**** Texto del documento ****

El siguiente cuadro dibuja su busto y dos enormes brazos, con aspavientos, aquilatando su talle de polémico, de denso, de viejo de mierda. Habla pestes del Premio Nacional de Literatura que le otorgaron en 1970, pero que al final aceptó (20 mil escudos) sólo porque necesitaba la plata: “El Premio Nacional es malo porque nada agrega a la difusión de nuestra literatura y nada hace por conservar la vida útil de nuestros auténticos creadores. En este país, donde hay más pergenios que genios, no debiera darse de ninguna manera anualmente, sino cada tres o cinco años y por un monto que, por lo menos, permitiera al escritor vivir el resto de su vida sin penurias ni sobresaltos. ¿Se justifica un Premio Nacional que ha ignorado sistemáticamente a reales valores, como Vicente Huidobro y Nicomedes Guzmán, mientras se premiaba a poetas y novelistas de cuarta categoría. Hay que darle una cuantía digna para evitar que los escritores mueran en la miseria en una cama de hospital, como Acevedo Hernández y Nicomedes Guzmán, o suicidados, como Edwards Bello y De Rokha”.

**** Material de origen ****

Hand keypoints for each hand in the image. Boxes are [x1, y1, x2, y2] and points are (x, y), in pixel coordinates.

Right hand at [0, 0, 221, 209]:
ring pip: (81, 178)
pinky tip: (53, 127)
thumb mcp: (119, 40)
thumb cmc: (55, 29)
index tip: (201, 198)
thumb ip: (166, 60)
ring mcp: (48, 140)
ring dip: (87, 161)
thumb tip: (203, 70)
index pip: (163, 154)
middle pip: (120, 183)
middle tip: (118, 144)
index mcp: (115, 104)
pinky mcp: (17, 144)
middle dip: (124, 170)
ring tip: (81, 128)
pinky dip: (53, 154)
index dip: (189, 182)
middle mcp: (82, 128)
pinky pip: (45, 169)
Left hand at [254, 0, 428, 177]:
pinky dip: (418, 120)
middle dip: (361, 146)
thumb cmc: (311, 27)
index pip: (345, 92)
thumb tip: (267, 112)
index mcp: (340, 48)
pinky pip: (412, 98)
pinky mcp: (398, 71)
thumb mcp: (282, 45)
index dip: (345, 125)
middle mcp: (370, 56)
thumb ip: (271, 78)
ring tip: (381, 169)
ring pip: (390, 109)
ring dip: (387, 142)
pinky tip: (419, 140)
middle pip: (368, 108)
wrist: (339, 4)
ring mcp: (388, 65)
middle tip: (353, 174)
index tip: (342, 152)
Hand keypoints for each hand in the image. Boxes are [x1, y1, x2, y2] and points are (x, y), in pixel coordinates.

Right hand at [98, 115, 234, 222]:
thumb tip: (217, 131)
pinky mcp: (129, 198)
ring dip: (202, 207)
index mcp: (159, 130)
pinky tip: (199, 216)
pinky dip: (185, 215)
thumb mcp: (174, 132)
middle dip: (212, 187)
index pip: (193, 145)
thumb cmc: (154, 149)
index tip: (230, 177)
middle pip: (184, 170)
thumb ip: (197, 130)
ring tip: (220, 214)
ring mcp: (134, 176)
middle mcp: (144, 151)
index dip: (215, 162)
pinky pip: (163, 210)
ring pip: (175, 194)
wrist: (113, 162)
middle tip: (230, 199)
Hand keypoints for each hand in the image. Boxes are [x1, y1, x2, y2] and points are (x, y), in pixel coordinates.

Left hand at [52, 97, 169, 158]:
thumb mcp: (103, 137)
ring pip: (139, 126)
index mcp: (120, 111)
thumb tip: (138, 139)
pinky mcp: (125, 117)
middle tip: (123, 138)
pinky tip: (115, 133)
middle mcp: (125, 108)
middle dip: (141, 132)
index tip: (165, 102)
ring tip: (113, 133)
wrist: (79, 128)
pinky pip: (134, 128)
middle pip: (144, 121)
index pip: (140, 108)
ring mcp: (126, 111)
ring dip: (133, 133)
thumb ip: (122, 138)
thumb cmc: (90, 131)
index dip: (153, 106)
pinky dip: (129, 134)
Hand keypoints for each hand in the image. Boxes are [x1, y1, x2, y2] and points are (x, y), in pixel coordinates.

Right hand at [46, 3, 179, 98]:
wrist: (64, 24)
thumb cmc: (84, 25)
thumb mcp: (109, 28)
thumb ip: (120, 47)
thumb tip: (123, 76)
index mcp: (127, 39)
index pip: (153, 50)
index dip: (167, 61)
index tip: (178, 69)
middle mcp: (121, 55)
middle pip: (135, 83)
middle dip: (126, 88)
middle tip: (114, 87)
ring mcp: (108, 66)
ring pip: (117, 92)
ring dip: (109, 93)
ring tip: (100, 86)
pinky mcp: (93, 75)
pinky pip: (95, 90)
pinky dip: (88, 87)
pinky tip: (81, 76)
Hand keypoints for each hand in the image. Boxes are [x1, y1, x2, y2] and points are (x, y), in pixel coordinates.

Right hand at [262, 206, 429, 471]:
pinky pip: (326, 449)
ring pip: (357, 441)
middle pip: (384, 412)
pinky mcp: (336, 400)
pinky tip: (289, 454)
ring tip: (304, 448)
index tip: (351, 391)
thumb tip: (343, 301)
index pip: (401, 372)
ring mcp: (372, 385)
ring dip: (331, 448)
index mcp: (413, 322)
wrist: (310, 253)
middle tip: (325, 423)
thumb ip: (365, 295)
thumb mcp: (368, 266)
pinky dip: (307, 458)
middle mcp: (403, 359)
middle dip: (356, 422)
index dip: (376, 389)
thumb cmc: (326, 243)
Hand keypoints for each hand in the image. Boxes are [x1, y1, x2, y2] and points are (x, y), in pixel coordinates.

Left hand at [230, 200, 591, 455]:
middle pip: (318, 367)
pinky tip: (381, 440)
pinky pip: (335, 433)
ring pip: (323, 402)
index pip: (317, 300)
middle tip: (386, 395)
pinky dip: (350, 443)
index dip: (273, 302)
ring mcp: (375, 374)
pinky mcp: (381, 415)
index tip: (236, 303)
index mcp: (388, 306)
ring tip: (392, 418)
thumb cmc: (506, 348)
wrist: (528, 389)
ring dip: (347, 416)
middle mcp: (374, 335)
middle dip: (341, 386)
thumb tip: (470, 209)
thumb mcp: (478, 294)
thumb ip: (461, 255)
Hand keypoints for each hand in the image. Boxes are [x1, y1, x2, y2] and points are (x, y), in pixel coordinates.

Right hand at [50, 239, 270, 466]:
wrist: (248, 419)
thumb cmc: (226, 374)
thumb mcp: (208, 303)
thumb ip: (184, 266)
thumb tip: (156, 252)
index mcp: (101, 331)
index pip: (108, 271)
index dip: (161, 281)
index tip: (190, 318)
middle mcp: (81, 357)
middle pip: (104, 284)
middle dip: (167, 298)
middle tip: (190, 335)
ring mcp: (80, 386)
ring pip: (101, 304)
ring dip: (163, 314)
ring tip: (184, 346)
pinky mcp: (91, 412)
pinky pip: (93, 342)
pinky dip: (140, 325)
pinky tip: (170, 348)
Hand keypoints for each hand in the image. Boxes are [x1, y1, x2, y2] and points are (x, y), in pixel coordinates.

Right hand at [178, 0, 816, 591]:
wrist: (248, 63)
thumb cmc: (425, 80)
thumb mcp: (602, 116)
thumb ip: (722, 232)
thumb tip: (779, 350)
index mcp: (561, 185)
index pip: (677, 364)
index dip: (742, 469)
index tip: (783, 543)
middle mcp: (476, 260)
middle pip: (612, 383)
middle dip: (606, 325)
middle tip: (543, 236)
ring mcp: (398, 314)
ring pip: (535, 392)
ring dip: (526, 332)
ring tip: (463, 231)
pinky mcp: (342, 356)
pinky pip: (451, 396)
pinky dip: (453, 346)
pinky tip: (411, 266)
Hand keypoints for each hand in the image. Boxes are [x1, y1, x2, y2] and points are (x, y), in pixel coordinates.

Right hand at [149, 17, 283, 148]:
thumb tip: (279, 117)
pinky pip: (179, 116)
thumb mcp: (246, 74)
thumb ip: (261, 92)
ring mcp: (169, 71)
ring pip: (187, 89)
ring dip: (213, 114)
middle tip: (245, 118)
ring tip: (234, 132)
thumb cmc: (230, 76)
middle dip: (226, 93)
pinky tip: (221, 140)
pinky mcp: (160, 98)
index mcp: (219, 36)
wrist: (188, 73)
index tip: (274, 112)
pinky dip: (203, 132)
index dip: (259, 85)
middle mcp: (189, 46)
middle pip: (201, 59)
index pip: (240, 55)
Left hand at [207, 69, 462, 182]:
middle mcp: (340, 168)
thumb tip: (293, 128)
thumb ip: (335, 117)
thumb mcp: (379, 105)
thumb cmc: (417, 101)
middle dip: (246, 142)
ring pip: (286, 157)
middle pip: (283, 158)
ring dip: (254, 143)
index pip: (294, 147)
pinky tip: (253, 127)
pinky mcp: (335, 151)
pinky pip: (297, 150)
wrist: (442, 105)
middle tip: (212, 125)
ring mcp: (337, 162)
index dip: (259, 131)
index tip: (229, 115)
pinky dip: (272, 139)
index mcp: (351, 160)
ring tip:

****

Explora el material ->
• A. Responde con datos del texto sobre el Premio Nacional de Literatura:
(i) ¿En qué año se otorgó el premio del que se habla pestes?
(ii) ¿Qué cantidad de dinero se indica entre paréntesis?
(iii) ¿Qué dos escritores, según la cita, ha ignorado sistemáticamente el premio?
• B. Prolonga el texto sobre el Premio Nacional de Literatura a partir de su última oración.
Los registros no hacen falta para resolver las tareas.

Respuestas ->
• A.
(i) En 1970.
(ii) 20 mil escudos.
(iii) Vicente Huidobro y Nicomedes Guzmán.

• B.
La tercera imagen es un Droguett en pie de guerra, dando una lapidaria mirada a la literatura del 70, con una vigencia que sólo hace añorar ciertos cojones ajenos a nuestros días: “Opino que la literatura chilena, y en esto también me incluyo en la parte que me corresponda, es frívola, espiritualmente pequeña, irresponsable; no tiene garra, no tiene coraje, no tiene imaginación, profundidad ni estilo; vive de espaldas a la realidad chilena, no sólo la realidad histórica, sino también la realidad no escrita, desgraciadamente no escrita”.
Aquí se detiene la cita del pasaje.